Reproduce the full listing below exactly. Do not include the pictures.

● ● ● ● ● ● ●

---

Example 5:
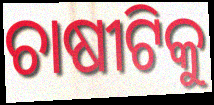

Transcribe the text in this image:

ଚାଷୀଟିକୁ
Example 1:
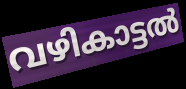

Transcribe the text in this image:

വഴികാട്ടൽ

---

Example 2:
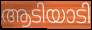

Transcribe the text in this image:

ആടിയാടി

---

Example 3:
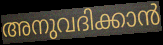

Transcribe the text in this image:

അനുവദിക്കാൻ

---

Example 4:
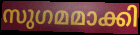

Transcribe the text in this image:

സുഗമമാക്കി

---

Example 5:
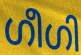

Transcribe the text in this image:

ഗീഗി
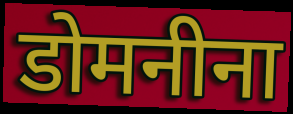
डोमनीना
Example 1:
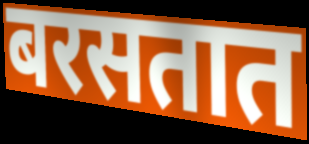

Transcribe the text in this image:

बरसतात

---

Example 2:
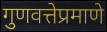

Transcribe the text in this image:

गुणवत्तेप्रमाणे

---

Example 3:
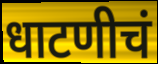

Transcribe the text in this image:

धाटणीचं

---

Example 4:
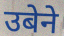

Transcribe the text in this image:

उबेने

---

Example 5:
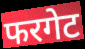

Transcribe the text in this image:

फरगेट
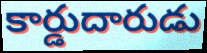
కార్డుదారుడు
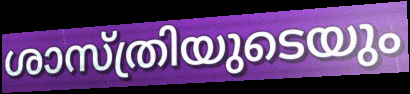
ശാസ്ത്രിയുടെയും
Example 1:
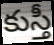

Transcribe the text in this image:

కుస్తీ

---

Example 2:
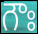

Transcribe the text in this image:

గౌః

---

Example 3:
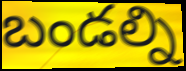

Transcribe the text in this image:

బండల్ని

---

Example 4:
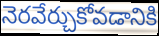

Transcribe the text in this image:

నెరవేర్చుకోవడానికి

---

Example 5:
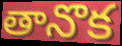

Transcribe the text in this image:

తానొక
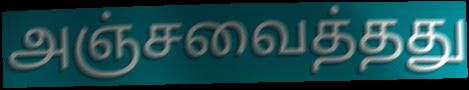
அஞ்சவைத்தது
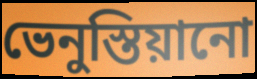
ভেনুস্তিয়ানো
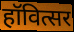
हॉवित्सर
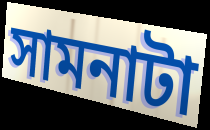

● ● ● ● ● ● ●

-- Problem solution --
---

Example 5:

Transcribe the text in this image:

ଚାଷୀଟିକୁ
Example 1:

Transcribe the text in this image:

വഴികാട്ടൽ

---

Example 2:

Transcribe the text in this image:

ആടിയാടി

---

Example 3:

Transcribe the text in this image:

അനുവദിക്കാൻ

---

Example 4:

Transcribe the text in this image:

സുഗമമാക്കി

---

Example 5:

Transcribe the text in this image:

ഗീഗി
डोमनीना
Example 1:

Transcribe the text in this image:

बरसतात

---

Example 2:

Transcribe the text in this image:

गुणवत्तेप्रमाणे

---

Example 3:

Transcribe the text in this image:

धाटणीचं

---

Example 4:

Transcribe the text in this image:

उबेने

---

Example 5:

Transcribe the text in this image:

फरगेट
కార్డుదారుడు
ശാസ്ത്രിയുടെയും
Example 1:

Transcribe the text in this image:

కుస్తీ

---

Example 2:

Transcribe the text in this image:

గౌః

---

Example 3:

Transcribe the text in this image:

బండల్ని

---

Example 4:

Transcribe the text in this image:

నెరవేర్చుకోవడానికి

---

Example 5:

Transcribe the text in this image:

తానొక
அஞ்சவைத்தது
ভেনুস্তিয়ানো
हॉवित्सर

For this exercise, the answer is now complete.